Romans 6:20-21, “For when you were slaves of sin, you were free in regard to righteousness. 21 But what fruit were you getting at that time from the things of which you are now ashamed? For the end of those things is death.”
As we look at all religions besides biblical Christianity, we find many differences between them in their conceptions of God and the nature of salvation. Yet, we find an essential agreement between these religions on the means to salvation. Put simply, all other religions teach a form of personal works-righteousness. Whether final salvation is nirvana, heaven, or another blessed state, these religions concur that redemption depends on our good works. Good deeds—done with the help of God or another higher power—are the means to salvation.
This commonality reflects the fundamental creational reality known as the covenant of works made with Adam and his posterity in the garden. God promised in this covenant to give Adam and his descendants unfettered access to the tree of life if Adam did not eat the forbidden fruit (Gen. 2). In Romans 5:12–21, Paul says the obedience of the last Adam—Jesus—gives us eternal life. If the last Adam’s obedience grants us eternal life, the first Adam’s obedience would have done the same had he not fallen. That people seek to be saved by their good works reflects a basic awareness of this covenant of works in Adam.
The problem is that since the fall, no sinner can keep the covenant of works with the absolute perfection God requires (3:23; 8:8; see Matt. 5:48). Thus, the Lord instituted the covenant of grace, in which we are saved by Christ’s works alone (Rom. 5:12–21). It is a sin for us to try to justify ourselves by our works, for the Lord has said we cannot meet His standard and that He saves us by grace alone (11:6). To reject this word by trying to make ourselves right with God on our own or even with God’s “help” is to reject the Lord who spoke it.

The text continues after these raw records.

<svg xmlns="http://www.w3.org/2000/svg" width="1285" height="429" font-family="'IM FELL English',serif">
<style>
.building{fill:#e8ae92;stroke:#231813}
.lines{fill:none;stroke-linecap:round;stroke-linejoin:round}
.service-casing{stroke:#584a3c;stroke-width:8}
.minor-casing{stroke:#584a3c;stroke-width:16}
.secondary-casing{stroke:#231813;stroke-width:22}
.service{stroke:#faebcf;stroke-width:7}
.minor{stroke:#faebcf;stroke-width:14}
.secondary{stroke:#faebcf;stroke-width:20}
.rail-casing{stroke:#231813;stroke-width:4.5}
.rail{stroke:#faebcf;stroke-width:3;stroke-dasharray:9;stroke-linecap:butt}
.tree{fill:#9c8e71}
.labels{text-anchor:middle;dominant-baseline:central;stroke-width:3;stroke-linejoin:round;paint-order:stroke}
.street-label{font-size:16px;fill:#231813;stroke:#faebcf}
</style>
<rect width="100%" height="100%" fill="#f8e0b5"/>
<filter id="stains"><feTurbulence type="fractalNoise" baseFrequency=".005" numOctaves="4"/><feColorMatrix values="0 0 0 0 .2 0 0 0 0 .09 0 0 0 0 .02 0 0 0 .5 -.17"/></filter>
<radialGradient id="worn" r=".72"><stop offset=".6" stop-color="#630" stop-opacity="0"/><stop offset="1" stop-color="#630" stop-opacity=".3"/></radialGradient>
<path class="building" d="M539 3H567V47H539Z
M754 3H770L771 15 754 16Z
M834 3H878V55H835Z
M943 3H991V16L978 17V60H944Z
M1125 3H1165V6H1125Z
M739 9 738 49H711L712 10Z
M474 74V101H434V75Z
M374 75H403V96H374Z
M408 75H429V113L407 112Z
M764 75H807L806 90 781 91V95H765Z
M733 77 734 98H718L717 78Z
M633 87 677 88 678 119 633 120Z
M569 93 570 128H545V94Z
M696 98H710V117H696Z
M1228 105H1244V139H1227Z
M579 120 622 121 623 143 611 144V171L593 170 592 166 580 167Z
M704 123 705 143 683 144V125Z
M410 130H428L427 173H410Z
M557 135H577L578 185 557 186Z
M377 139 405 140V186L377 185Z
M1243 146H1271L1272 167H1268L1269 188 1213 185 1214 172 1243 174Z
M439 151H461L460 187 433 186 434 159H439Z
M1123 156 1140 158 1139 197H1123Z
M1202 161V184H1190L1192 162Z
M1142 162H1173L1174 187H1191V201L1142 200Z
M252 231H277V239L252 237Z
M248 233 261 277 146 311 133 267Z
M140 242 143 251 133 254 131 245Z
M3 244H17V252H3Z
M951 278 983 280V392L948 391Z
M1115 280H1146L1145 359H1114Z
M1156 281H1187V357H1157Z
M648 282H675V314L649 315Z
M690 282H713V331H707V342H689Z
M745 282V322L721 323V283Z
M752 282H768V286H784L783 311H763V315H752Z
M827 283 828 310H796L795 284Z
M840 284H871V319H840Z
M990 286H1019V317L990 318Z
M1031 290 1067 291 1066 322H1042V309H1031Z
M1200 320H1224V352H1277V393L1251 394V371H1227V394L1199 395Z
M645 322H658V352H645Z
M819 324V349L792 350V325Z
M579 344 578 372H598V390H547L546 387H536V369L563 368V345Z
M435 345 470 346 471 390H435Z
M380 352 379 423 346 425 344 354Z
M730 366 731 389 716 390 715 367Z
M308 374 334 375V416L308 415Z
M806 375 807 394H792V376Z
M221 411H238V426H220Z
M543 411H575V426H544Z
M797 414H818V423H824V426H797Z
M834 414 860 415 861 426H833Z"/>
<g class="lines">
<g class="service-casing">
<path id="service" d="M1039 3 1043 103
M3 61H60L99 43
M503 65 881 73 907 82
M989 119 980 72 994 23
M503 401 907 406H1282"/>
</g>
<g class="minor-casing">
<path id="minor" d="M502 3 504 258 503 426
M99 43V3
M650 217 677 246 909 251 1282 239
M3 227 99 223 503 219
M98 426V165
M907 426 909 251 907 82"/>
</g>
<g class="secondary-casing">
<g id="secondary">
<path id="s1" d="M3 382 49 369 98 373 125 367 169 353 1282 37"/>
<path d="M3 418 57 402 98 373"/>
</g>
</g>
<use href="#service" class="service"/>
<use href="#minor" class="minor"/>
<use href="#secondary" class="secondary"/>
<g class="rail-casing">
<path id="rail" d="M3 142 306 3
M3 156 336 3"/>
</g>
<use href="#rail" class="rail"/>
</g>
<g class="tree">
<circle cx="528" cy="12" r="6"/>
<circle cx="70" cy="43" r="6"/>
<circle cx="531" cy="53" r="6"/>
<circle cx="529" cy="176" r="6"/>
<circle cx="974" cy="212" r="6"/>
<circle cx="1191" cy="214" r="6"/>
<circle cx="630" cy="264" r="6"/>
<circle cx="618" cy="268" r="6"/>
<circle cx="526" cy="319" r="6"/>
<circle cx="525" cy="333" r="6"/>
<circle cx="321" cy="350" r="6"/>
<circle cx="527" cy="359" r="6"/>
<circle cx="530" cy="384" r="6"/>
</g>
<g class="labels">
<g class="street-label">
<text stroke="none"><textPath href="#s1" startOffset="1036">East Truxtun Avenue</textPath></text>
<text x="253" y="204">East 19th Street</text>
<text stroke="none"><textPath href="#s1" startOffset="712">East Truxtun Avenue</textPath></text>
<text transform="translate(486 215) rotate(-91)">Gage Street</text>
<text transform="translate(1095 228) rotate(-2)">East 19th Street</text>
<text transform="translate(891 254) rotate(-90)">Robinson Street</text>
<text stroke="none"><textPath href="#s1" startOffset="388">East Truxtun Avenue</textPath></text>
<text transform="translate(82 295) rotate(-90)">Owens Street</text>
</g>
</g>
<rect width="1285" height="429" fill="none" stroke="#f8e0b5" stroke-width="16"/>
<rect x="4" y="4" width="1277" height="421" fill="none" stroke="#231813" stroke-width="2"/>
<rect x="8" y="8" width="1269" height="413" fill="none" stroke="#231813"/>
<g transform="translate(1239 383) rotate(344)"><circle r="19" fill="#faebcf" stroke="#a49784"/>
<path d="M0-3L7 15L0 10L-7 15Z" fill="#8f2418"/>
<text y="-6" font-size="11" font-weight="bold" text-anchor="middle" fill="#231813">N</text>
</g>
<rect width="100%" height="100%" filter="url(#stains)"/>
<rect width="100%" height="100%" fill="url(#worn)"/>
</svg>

If we try to fulfill the covenant of works ourselves and do not hope in Christ and His merit alone, we end up in bondage to sin. We come under the law’s condemnation and our wickedness is increased (Rom. 7:8). Thus, we are “free in regard to righteousness”—we cannot please God in any way because we do not submit to Him as our master. Sin is our master, and Jesus said we can serve only one master (Luke 16:13). The only thing we earn if we trust in our own works for our justification is death. People may popularly believe that one is only free if one is not in submission to Christ, but then one is really enslaved to death. John Calvin comments that this “liberty of the flesh, which so frees us from obedience to God … makes us slaves to the devil. Wretched then and accursed is this liberty, which with unbridled or rather mad frenzy, leads us exultingly to our destruction.”
Coram Deo
If there is anything we learn from today’s passage and the whole of Romans 6:15–23, it is that Scripture knows nothing of an autonomous existence in which we have no master to serve. We are made to be servants, and we will serve either the master of sin or the master of righteousness—God Himself. We cannot serve the master of righteousness apart from God’s grace, and if He has bought us with the blood of Christ, we will—imperfectly but truly—serve Him.